* **What is required**:
Every line of the material that holds "height" should be counted; give the number and nothing more.
++++ Dataset entries
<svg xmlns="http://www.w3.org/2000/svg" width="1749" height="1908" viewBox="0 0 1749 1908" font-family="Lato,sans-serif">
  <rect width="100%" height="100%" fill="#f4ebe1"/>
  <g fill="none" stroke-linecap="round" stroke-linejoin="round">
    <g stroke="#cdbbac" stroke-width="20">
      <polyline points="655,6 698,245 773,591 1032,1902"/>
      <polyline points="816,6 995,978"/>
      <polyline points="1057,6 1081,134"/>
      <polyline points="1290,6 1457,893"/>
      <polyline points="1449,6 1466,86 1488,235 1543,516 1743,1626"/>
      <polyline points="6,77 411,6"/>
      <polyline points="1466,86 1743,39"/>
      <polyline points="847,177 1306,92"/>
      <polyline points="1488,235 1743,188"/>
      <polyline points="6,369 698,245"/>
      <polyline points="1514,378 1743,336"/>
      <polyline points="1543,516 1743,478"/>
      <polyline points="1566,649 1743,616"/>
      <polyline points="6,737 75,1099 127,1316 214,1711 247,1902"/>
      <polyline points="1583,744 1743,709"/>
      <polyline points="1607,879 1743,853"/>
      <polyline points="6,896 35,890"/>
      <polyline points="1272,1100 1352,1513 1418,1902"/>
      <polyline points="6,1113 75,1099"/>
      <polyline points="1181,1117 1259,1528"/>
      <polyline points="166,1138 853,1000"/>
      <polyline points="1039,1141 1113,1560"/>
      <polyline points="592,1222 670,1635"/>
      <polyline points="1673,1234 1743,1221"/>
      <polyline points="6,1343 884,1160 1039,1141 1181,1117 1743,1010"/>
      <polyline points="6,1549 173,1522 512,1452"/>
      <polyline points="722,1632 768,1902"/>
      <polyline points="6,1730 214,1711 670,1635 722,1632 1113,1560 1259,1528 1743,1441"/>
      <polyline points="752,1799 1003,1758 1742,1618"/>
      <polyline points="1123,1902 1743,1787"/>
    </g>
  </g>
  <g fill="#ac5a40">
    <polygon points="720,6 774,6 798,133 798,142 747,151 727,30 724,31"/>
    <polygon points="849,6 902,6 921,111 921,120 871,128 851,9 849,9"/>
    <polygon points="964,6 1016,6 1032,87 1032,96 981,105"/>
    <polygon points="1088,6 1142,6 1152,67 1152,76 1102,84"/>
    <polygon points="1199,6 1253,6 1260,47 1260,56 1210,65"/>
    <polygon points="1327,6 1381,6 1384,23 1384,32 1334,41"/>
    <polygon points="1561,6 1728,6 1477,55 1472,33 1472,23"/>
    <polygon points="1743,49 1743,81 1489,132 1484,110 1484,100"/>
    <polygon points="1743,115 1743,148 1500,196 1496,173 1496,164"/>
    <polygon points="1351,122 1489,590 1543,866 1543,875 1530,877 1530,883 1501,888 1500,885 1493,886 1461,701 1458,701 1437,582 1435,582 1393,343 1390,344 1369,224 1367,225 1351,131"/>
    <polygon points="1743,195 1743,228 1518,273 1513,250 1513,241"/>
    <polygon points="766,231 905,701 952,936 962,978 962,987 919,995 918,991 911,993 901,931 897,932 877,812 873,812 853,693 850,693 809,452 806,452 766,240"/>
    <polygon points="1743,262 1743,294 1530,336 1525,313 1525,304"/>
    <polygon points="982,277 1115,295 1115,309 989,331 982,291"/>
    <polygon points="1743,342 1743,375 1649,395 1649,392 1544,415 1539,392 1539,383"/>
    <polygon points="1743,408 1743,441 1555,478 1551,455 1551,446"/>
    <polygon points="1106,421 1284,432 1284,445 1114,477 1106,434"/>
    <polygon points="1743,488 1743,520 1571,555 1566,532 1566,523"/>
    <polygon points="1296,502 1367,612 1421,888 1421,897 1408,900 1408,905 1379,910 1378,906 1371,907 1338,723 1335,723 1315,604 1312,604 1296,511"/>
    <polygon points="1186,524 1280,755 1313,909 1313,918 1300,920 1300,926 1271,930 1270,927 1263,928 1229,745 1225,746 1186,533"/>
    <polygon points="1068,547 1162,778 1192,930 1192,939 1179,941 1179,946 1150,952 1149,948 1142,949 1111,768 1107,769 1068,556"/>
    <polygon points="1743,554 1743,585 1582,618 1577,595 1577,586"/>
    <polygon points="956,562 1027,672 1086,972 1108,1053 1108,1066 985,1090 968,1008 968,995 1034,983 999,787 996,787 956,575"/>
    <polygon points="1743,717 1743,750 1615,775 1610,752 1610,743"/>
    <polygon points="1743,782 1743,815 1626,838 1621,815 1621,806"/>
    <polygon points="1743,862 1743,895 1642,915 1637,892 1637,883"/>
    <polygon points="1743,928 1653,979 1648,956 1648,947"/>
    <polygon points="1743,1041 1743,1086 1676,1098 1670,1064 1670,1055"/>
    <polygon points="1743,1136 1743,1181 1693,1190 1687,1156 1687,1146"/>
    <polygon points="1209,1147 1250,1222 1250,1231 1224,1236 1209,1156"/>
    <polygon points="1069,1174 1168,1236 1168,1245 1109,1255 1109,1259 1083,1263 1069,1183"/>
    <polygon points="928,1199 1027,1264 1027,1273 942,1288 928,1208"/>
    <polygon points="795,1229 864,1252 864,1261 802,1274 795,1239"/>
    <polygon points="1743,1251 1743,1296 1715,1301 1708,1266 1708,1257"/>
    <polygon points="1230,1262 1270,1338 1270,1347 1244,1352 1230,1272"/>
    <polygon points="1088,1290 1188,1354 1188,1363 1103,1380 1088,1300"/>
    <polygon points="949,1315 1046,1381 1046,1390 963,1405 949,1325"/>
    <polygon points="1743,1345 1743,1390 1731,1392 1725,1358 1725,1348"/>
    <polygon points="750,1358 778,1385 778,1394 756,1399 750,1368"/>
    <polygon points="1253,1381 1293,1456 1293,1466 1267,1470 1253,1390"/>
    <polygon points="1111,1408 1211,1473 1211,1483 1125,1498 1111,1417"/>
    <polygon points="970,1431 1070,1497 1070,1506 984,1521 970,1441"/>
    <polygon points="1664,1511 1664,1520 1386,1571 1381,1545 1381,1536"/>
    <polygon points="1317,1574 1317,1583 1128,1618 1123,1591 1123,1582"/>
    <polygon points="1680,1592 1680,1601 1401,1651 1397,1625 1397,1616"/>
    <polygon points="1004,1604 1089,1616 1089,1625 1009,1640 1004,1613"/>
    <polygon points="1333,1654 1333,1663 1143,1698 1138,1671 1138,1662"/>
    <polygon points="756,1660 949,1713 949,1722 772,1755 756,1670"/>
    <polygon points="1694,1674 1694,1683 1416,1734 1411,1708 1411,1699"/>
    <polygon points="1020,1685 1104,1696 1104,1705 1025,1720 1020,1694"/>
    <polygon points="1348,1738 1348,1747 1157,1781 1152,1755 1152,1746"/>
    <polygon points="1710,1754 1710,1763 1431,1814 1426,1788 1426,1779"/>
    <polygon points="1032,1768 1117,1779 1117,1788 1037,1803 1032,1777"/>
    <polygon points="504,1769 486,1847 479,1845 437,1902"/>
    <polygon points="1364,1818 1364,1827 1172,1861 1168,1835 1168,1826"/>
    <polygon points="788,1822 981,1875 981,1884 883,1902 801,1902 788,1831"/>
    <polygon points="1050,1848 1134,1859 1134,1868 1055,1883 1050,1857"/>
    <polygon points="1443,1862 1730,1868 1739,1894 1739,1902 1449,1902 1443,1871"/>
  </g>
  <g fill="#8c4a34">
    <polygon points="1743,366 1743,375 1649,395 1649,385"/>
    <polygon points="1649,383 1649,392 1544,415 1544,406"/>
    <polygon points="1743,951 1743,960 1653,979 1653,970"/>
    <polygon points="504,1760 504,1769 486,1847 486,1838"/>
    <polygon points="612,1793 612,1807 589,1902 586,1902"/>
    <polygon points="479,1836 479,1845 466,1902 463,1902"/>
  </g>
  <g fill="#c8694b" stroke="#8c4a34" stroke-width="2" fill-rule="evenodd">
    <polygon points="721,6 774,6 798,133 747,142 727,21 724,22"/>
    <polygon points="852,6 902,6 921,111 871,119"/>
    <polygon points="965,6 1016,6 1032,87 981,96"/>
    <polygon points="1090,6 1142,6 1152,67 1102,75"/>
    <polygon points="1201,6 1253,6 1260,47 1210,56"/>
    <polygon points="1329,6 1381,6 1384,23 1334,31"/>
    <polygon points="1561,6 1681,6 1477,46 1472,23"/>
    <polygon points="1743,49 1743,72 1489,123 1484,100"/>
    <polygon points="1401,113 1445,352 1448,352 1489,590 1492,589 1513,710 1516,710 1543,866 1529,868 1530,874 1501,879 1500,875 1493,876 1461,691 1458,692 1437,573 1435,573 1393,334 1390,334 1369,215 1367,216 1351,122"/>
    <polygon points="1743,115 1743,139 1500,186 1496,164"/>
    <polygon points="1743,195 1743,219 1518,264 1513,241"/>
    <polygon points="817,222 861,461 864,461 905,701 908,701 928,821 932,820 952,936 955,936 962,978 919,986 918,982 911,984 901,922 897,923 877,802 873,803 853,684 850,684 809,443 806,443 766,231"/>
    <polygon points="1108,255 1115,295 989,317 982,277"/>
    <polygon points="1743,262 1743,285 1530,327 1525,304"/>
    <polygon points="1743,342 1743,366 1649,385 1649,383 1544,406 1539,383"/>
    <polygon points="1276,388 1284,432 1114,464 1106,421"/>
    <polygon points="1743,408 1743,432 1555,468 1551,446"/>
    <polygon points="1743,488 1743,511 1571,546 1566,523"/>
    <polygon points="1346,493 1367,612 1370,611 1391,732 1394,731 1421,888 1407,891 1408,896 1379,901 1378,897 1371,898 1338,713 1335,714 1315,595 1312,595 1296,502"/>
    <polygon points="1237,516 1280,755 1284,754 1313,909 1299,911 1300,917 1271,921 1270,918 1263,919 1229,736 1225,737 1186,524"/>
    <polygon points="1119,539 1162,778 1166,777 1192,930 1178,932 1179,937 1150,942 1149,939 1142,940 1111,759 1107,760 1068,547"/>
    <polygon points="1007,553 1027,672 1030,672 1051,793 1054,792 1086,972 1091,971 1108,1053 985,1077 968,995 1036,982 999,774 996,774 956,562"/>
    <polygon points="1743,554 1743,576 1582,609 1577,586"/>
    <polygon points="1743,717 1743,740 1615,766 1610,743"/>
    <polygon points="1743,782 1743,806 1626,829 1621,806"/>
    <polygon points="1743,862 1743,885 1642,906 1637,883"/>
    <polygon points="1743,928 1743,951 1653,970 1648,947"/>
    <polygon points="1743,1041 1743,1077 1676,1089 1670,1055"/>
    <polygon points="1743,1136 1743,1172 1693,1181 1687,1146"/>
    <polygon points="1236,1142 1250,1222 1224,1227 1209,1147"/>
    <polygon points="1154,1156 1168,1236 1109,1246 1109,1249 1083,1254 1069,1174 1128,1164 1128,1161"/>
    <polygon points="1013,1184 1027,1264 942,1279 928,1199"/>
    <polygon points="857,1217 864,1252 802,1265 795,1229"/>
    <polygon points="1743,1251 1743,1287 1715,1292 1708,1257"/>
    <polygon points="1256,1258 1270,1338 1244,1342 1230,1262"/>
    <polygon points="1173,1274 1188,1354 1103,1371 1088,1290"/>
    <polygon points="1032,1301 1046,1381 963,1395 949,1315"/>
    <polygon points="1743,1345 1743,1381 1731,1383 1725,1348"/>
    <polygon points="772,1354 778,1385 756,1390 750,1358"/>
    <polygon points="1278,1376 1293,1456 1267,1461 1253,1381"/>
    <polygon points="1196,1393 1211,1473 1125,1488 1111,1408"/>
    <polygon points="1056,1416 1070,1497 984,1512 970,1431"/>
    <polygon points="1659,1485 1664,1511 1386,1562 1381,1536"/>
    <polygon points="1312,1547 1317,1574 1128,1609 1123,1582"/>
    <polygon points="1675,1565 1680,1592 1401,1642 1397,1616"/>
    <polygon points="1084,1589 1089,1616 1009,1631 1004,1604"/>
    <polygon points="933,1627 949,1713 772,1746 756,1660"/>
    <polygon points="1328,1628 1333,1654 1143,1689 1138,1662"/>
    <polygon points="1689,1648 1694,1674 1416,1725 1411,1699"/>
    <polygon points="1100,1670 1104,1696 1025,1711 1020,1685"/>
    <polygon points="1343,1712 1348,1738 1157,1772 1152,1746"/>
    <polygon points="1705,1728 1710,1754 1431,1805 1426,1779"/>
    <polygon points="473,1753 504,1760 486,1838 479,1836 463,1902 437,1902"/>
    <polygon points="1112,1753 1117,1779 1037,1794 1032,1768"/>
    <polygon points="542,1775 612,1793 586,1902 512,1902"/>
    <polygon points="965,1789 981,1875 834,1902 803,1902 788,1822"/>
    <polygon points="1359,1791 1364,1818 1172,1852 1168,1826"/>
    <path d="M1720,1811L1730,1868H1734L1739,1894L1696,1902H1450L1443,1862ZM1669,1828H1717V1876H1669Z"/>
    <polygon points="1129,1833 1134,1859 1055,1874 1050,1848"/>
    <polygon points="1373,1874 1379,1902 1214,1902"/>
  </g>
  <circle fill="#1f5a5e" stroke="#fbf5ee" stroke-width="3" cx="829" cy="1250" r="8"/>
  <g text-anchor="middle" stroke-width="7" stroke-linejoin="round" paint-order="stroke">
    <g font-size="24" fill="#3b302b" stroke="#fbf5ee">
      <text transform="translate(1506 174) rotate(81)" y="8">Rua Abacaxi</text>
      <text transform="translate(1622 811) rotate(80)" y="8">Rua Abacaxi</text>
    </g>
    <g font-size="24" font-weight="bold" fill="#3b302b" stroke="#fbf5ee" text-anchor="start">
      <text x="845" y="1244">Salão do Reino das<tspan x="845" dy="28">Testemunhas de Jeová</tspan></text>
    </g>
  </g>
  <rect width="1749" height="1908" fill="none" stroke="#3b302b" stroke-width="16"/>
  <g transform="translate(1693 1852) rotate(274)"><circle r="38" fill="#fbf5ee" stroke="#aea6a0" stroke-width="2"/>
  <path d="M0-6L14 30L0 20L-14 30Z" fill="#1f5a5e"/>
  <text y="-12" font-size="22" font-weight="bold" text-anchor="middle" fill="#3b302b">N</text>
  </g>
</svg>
++++++++
* **Solution to the exercise**:
3